|The News Line: News
Thursday, 7 March 2019
Police demand mass stop & search powers!
HOME Secretary Sajid Javid has met police chiefs from seven forces most affected by the violent crime wave produced by the government’s decade of austerity policies.
The meeting came after Met Police chief Cressida Dick, who gave the go ahead to shoot Jean Charles de Menezes in 2005, publicly criticised the savage cuts in police numbers that PM May imposed when she was Home Secretary.
Javid, the current home secretary, said he wanted a ‘legal duty’ on government departments to help prevent serious violence. Police chiefs are demanding an unlimited right to stop and search large numbers of youth without any cause for doing so.
This would open up the police to claims of planting knives to obtain convictions and then sentences that would deter others from carrying knives. Meanwhile, Prime Minister Theresa May announced she would host a summit ‘in the coming days’ to tackle knife crime.
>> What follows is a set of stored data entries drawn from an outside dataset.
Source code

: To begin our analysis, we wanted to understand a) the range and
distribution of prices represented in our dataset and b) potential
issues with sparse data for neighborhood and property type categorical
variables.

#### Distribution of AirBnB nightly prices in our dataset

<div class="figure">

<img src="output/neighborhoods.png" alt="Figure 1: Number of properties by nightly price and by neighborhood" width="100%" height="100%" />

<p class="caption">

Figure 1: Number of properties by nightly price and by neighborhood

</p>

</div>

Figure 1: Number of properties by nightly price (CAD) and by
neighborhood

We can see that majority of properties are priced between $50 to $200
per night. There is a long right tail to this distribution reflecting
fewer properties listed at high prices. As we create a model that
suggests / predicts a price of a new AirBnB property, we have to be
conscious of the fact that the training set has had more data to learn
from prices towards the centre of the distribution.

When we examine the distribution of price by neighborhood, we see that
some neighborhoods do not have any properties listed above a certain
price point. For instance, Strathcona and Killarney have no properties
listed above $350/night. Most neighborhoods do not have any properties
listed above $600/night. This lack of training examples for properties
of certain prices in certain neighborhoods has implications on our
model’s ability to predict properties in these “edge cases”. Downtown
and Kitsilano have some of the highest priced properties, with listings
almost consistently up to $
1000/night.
Both police funding and stop-and-search powers were discussed in Wednesday’s meeting, Javid said. He added: ‘I want serious violence to be treated by all parts of government, all parts of the public sector, like a disease and I want us to tackle it the same way – everyone would come together.’
Chairwoman of the National Police Chiefs’ Council Sara Thornton said the discussions had been ‘really constructive’ and highlighted the need for extra police officers. We’ve agreed that by the end of the week we’ll set out the scale of the investment required,’ she said.
Durham’s Chief Constable, Mike Barton, said he was ‘heartened’ by the meeting while the chief constable of Merseyside Police said the talks were ‘very good’. Metropolitan Police Commissioner Cressida Dick said there was ‘obviously’ a link between violent crime and falling police numbers.
When asked for his view on the issue, Javid said it was important to ‘always make sure the police have the resources they need’, adding: ‘We have to listen to them when they talk about resources.’
Police officer numbers in England and Wales have dropped by just under 20,000 since 2010, while levels of violent crime have risen in recent years.